Она смотрела на него. За полгода он съёжился так, будто прошло десять лет. Скулы торчат, рубашка висит на плечах, как на вешалке. Он даже не пытался выглядеть лучше — может, не видел смысла.
— Нормально.
Соврал. Она знала. Я знал. Мы все знали.
Она прошла в комнату, собрала фотографии, книги, старую швейную машинку. У выхода задержалась.
— Валер, ты бы привёл себя в порядок.
— Зачем?
Она посмотрела на него. На секунду мне показалось — сейчас заплачет. Но она только вздохнула.
— Пока.
— Пока.
Машина отъехала. Я подошёл к окну. Отец стоял и смотрел на дорогу, где уже никого не было. Потом повернулся, увидел меня. В его глазах не было злости. И боли не было. Там ничего не было.
Прошёл год.
Мама вернулась из Турции, выкладывает фото с яхты. У неё новые серьги, новое платье, новая жизнь. В последней сторис она танцует на пляже, ветер треплет её короткие волосы, и она смеётся.
Я рад за неё. Правда.
Отец всё так же сидит в кресле. Телевизор работает, звук выключен. Но я заметил, что он перестал смотреть на экран. Он смотрит в стену. Просто сидит и смотрит в стену.
Он не ходит гулять. Не звонит никому. Раз в день варит пельмени. Холодильник забит пачками — «Мясницкий ряд», «Цезарь», «Домашние». Я как-то спросил, зачем три вида. «Они разные», — сказал. Но ест через раз.

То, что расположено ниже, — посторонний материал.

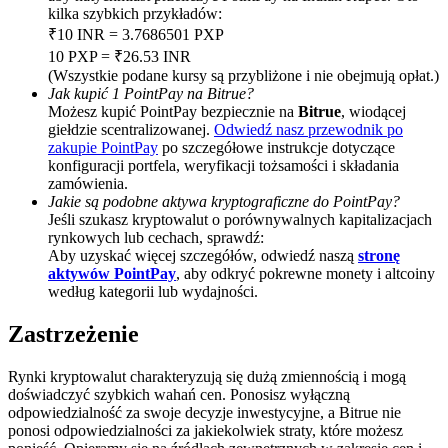
kilka szybkich przykładów:
BTC Welcome Rewards
₹10 INR = 3.7686501 PXP
10 PXP = ₹26.53 INR
Deposit & Trade BTC to Share 25000 USDT prize pool!
(Wszystkie podane kursy są przybliżone i nie obejmują opłat.)
Jak kupić 1 PointPay na Bitrue?
Możesz kupić PointPay bezpiecznie na
Bitrue
, wiodącej
giełdzie scentralizowanej.
Odwiedź nasz przewodnik po
zakupie PointPay
po szczegółowe instrukcje dotyczące
Deposit CASHCAT & Win
konfiguracji portfela, weryfikacji tożsamości i składania
Share 500000 CASHCAT prize pool
zamówienia.
Jakie są podobne aktywa kryptograficzne do PointPay?
Jeśli szukasz kryptowalut o porównywalnych kapitalizacjach
rynkowych lub cechach, sprawdź:
Aby uzyskać więcej szczegółów, odwiedź naszą
stronę
Exclusive for BitMart Users
aktywów PointPay
, aby odkryć pokrewne monety i altcoiny
według kategorii lub wydajności.
Register & Trade to Win 500,000 USDT
Zastrzeżenie
Rynki kryptowalut charakteryzują się dużą zmiennością i mogą
Precious Metals Trading Carnival
doświadczyć szybkich wahań cen. Ponosisz wyłączną
odpowiedzialność za swoje decyzje inwestycyjne, a Bitrue nie
Trade Gold & Silver · 33,333 USDT Bonus
ponosi odpowiedzialności za jakiekolwiek straty, które możesz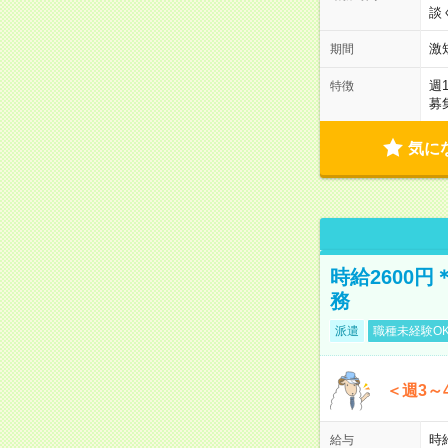
談
激
期間
週
特徴
募
気に
時給2600
務
派遣
職種未経験O
＜週3～
時給
給与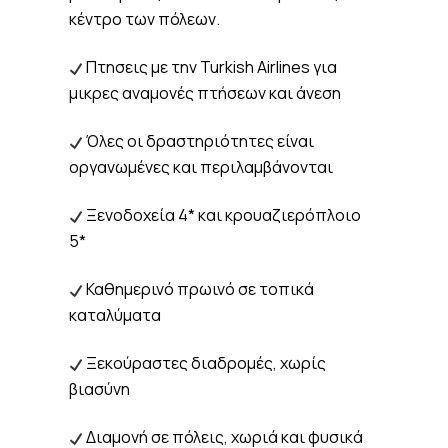
κέντρο των πόλεων.
Πτησεις με την Turkish Airlines για
μικρες αναμονές πτήσεων και άνεση
Όλες οι δραστηριότητες είναι
οργανωμένες και περιλαμβάνονται
Ξενοδοχεία 4* και κρουαζιερόπλοιο
5*
Καθημερινό πρωινό σε τοπικά
καταλύματα
Ξεκούραστες διαδρομές, χωρίς
βιασύνη
Διαμονή σε πόλεις, χωριά και φυσικά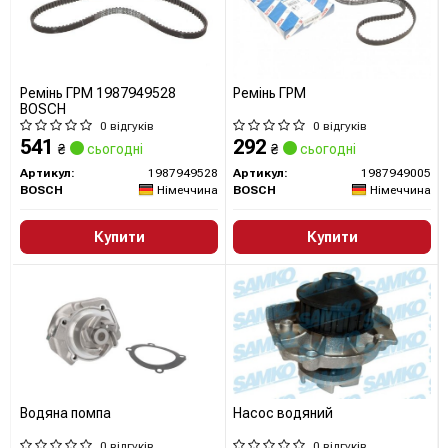
Ремінь ГРМ 1987949528
Ремінь ГРМ
BOSCH
0 відгуків
0 відгуків
541
292
₴
сьогодні
₴
сьогодні
Артикул:
1987949528
Артикул:
1987949005
BOSCH
Німеччина
BOSCH
Німеччина
Купити
Купити
Водяна помпа
Насос водяний
0 відгуків
0 відгуків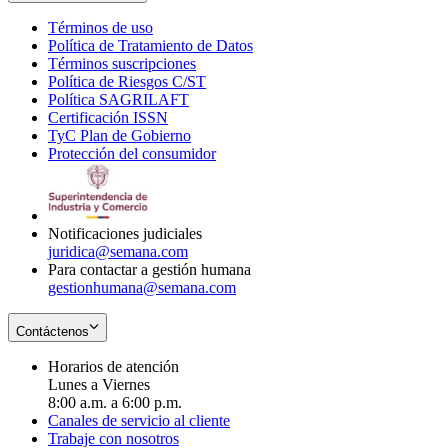
Términos de uso
Opens
Política de Tratamiento de Datos
in
Opens
Términos suscripciones
new
Opens
in
Política de Riesgos C/ST
window
in
Opens
new
Política SAGRILAFT
Opens
new
in
window
Certificación ISSN
Opens
in
window
new
TyC Plan de Gobierno
in
new
Opens
window
Protección del consumidor
new
window
in
Opens
window
new
in
window
new
window
Notificaciones judiciales
juridica@semana.com
Para contactar a gestión humana
gestionhumana@semana.com
Contáctenos
Horarios de atención
Lunes a Viernes
8:00 a.m. a 6:00 p.m.
Canales de servicio al cliente
Trabaje con nosotros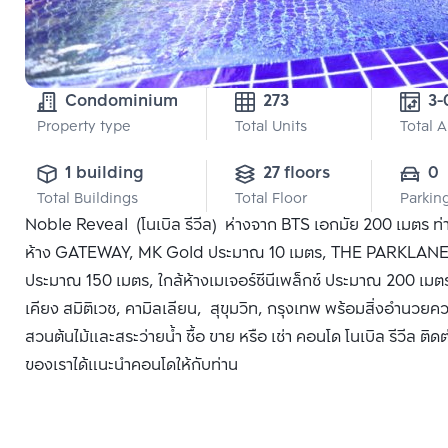
Condominium
273
Property type
Total Units
Total 
1 building
27 floors
0
Total Buildings
Total Floor
Parkin
Noble Reveal (โนเบิล รีวีล) ห่างจาก BTS เอกมัย 200 เมตร ท
ห้าง GATEWAY, MK Gold ประมาณ 10 เมตร, THE PARKLANE
ประมาณ 150 เมตร, ใกล้ห้างเมเจอร์ซีนีเพล็กซ์ ประมาณ 200 เม
เคียง สมิติเวช, คามิลเลียน, สุขุมวิท, กรุงเทพ พร้อมสิ่งอำนวย
สวนต้นไม้และสระว่ายน้ำ ซื้อ ขาย หรือ เช่า คอนโด โนเบิล รีวีล ติด
ของเราได้แนะนำคอนโดให้กับท่าน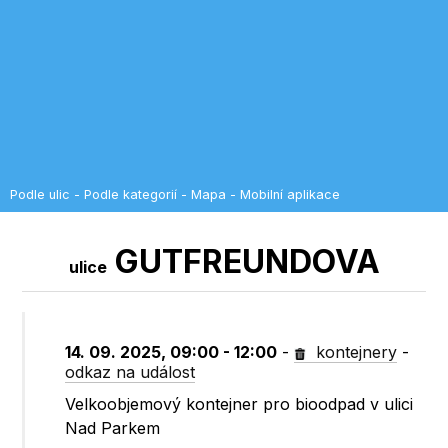
Podle ulic
-
Podle kategorií
-
Mapa
-
Mobilní aplikace
GUTFREUNDOVA
ulice
14. 09. 2025, 09:00 - 12:00
-
kontejnery
-
odkaz na událost
Velkoobjemový kontejner pro bioodpad v ulici
Nad Parkem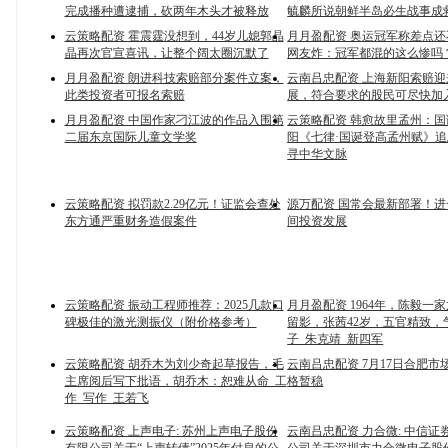
完成播种遭逮捕，砍两年木头才被释放
毓麟所说朝鲜半岛必生战事成
云策略配资 霍震霆没想到，44岁儿媳郭晶
月月盈配资 奥运冠军称差点
晶再次官宣喜讯，让整个阔太圈沉默了
网友炸：冠军都混的这么惨吗
月月盈配资 朗进科技索赔部分案件立案，
云南吕忠配资 上海新阳索赔
此类投资者可报名索赔
展，符合要求的股民可尽快加
月月盈配资 中国作家刁江波的作品入围第
云策略配资 韩愈故里孟州：
二届东京国际儿童文学奖
阳《七律·国诞登高孟州赋》
寻中华文脉
云策略配资 拟罚款2.29亿元！证监会查处
源万配资 国常会最新部署！
东方通严重财务造假案件
间投资发展
云策略配资 振动工程师推荐：2025几款口
月月盈配资 1964年，陈毅一
碑极佳的激光测振仪（附价格参考）
留影，张茜42岁，五官精致，
子_朱克靖_新四军
云策略配资 胡乔木为刘少奇起草报告，毛
云南吕忠配资 7月17日合肥市
主席阅后写下批语，胡乔木：恕难从命_工
格暂稳
作_写作_王若飞
云策略配资 上声电子: 苏州上声电子股份
云南吕忠配资 力合微: 中信证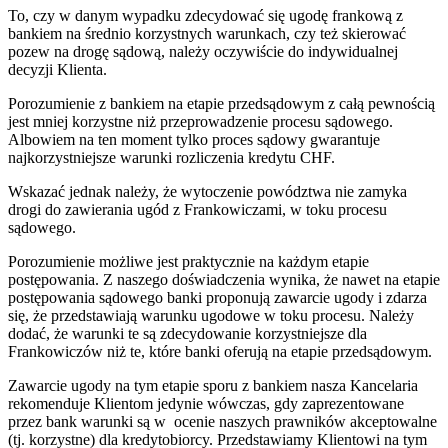
To, czy w danym wypadku zdecydować się ugodę frankową z
bankiem na średnio korzystnych warunkach, czy też skierować
pozew na drogę sądową, należy oczywiście do indywidualnej
decyzji Klienta.
Porozumienie z bankiem na etapie przedsądowym z całą pewnością
jest mniej korzystne niż przeprowadzenie procesu sądowego.
Albowiem na ten moment tylko proces sądowy gwarantuje
najkorzystniejsze warunki rozliczenia kredytu CHF.
Wskazać jednak należy, że wytoczenie powództwa nie zamyka
drogi do zawierania ugód z Frankowiczami, w toku procesu
sądowego.
Porozumienie możliwe jest praktycznie na każdym etapie
postępowania. Z naszego doświadczenia wynika, że nawet na etapie
postępowania sądowego banki proponują zawarcie ugody i zdarza
się, że przedstawiają warunku ugodowe w toku procesu. Należy
dodać, że warunki te są zdecydowanie korzystniejsze dla
Frankowiczów niż te, które banki oferują na etapie przedsądowym.
Zawarcie ugody na tym etapie sporu z bankiem nasza Kancelaria
rekomenduje Klientom jedynie wówczas, gdy zaprezentowane
przez bank warunki są w ocenie naszych prawników akceptowalne
(tj. korzystne) dla kredytobiorcy. Przedstawiamy Klientowi na tym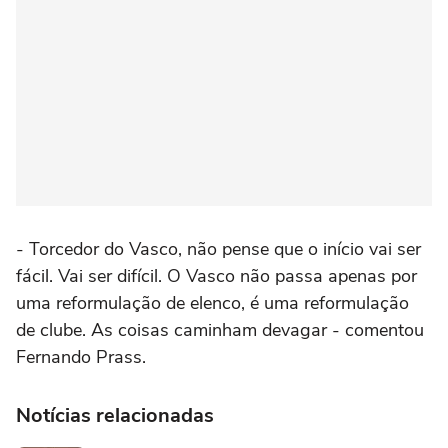
- Torcedor do Vasco, não pense que o início vai ser
fácil. Vai ser difícil. O Vasco não passa apenas por
uma reformulação de elenco, é uma reformulação
de clube. As coisas caminham devagar - comentou
Fernando Prass.
Notícias relacionadas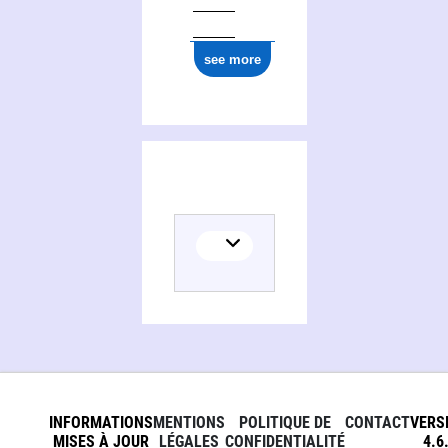
see more
INFORMATIONS
MENTIONS
POLITIQUE DE
CONTACT
VERS
MISES À JOUR
LÉGALES
CONFIDENTIALITÉ
4.6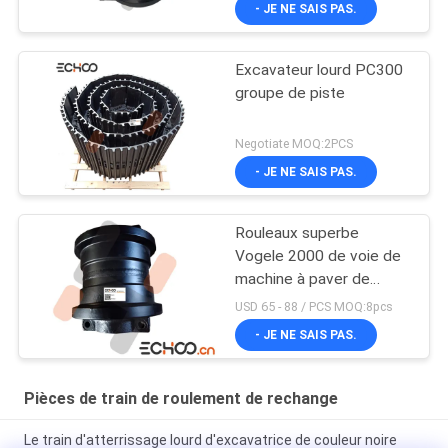
- JE NE SAIS PAS.
Excavateur lourd PC300
groupe de piste
Negotiate MOQ:2PCS
- JE NE SAIS PAS.
Rouleaux superbe
Vogele 2000 de voie de
machine à paver de
Vogele Pavare Vogele
USD 65 - 88 / PCS MOQ:8pcs
2000
- JE NE SAIS PAS.
Pièces de train de roulement de rechange
Le train d'atterrissage lourd d'excavatrice de couleur noire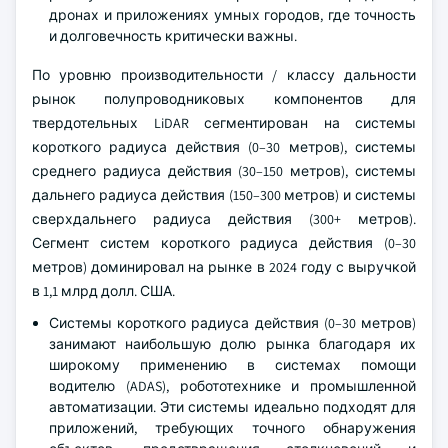
дронах и приложениях умных городов, где точность
и долговечность критически важны.
По уровню производительности / классу дальности
рынок полупроводниковых компонентов для
твердотельных LiDAR сегментирован на системы
короткого радиуса действия (0–30 метров), системы
среднего радиуса действия (30–150 метров), системы
дальнего радиуса действия (150–300 метров) и системы
сверхдальнего радиуса действия (300+ метров).
Сегмент систем короткого радиуса действия (0–30
метров) доминировал на рынке в 2024 году с выручкой
в 1,1 млрд долл. США.
Системы короткого радиуса действия (0–30 метров)
занимают наибольшую долю рынка благодаря их
широкому применению в системах помощи
водителю (ADAS), робототехнике и промышленной
автоматизации. Эти системы идеально подходят для
приложений, требующих точного обнаружения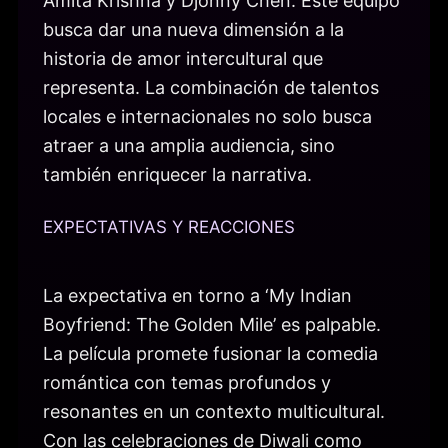
Amita Krishna y Djonny Chen. Este equipo
busca dar una nueva dimensión a la
historia de amor intercultural que
representa. La combinación de talentos
locales e internacionales no solo busca
atraer a una amplia audiencia, sino
también enriquecer la narrativa.
EXPECTATIVAS Y REACCIONES
La expectativa en torno a ‘My Indian
Boyfriend: The Golden Mile’ es palpable.
La película promete fusionar la comedia
romántica con temas profundos y
resonantes en un contexto multicultural.
Con las celebraciones de Diwali como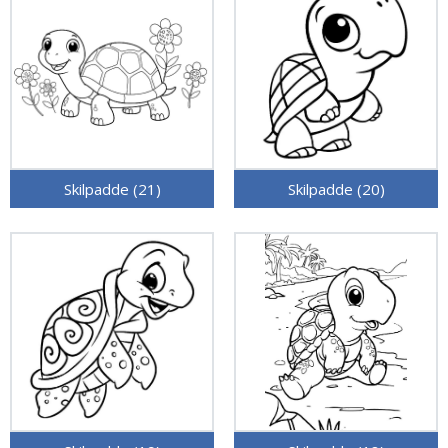
Skilpadde (21)
Skilpadde (20)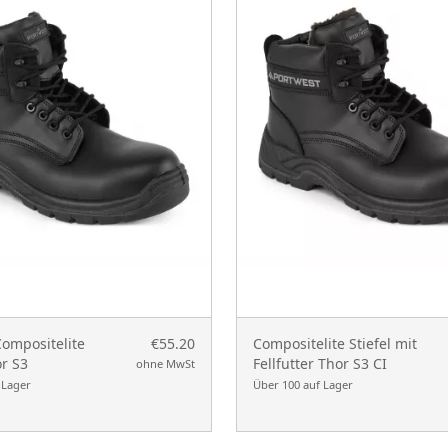
Compositelite
€55.20
Compositelite Stiefel mit
or S3
Fellfutter Thor S3 CI
ohne MwSt
 Lager
Über 100 auf Lager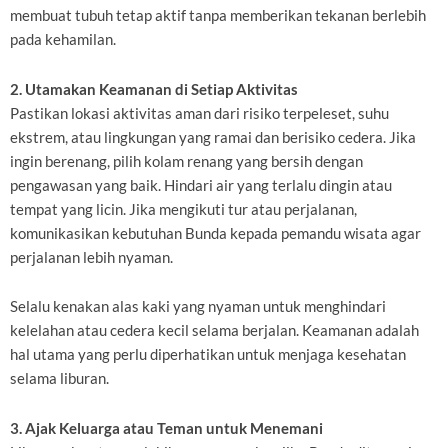
membuat tubuh tetap aktif tanpa memberikan tekanan berlebih
pada kehamilan.
2. Utamakan Keamanan di Setiap Aktivitas
Pastikan lokasi aktivitas aman dari risiko terpeleset, suhu
ekstrem, atau lingkungan yang ramai dan berisiko cedera. Jika
ingin berenang, pilih kolam renang yang bersih dengan
pengawasan yang baik. Hindari air yang terlalu dingin atau
tempat yang licin. Jika mengikuti tur atau perjalanan,
komunikasikan kebutuhan Bunda kepada pemandu wisata agar
perjalanan lebih nyaman.
Selalu kenakan alas kaki yang nyaman untuk menghindari
kelelahan atau cedera kecil selama berjalan. Keamanan adalah
hal utama yang perlu diperhatikan untuk menjaga kesehatan
selama liburan.
3. Ajak Keluarga atau Teman untuk Menemani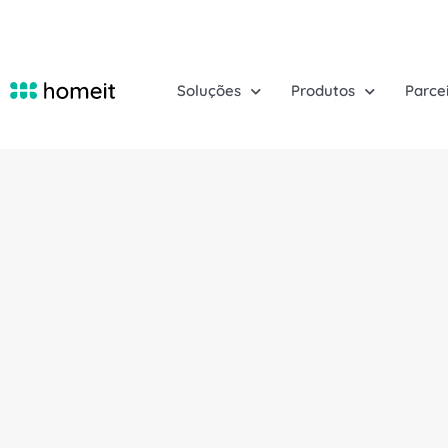
Soluções
Produtos
Parce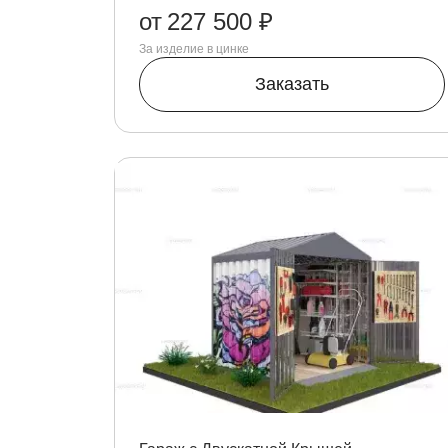
от
227 500 ₽
За изделие в цинке
Заказать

— Пап, ну ты же не можешь так жить.
— А как?
Смотрит на меня. Я вижу, что он не понимает вопроса.
— Я тридцать лет жил с ней. Каждый день. Думал, так будет всегда. А теперь её нет.
— Найди кого-то.
— Мне шестьдесят один. Я даже не знаю, как знакомиться. Я не умею ничего. Она всё делала.
— Научишься.
— Поздно уже.
Он не злится. Говорит это спокойно, как есть: земля круглая, вода мокрая, поздно.
Я ухожу от него и чувствую вину. Хотя понимаю, что не виноват. И мама не виновата. И он, наверное, тоже.
Он просто жил как привык. Думал, что можно быть молчаливым, не замечать, что человек рядом устал. Думал, что любовь — это когда тебя кормят и стирают. Его так научили. Или он сам так решил.
Теперь расплачивается.
Знакомые говорят: пройдёт время, одумается, встретит кого-то. Я не уверен. Есть люди, которые сдаются. Не потому что слабые. Просто для них одна жизнь была, и другой они не представляют. Отец из таких.
Я люблю маму и радуюсь за неё. И я люблю отца и чувствую себя предателем, когда захожу в эту квартиру. Здесь пахнет пельменным бульоном и одиночеством. И ещё чем-то кислым, что я так и не понял.
Наверное, никак.
Только, когда я закрываю за собой дверь, мне кажется, что я оставляю его в комнате, где кто-то только что выключил свет. А он даже не пытается его включить. Просто сидит в темноте и ждёт, когда глаза привыкнут.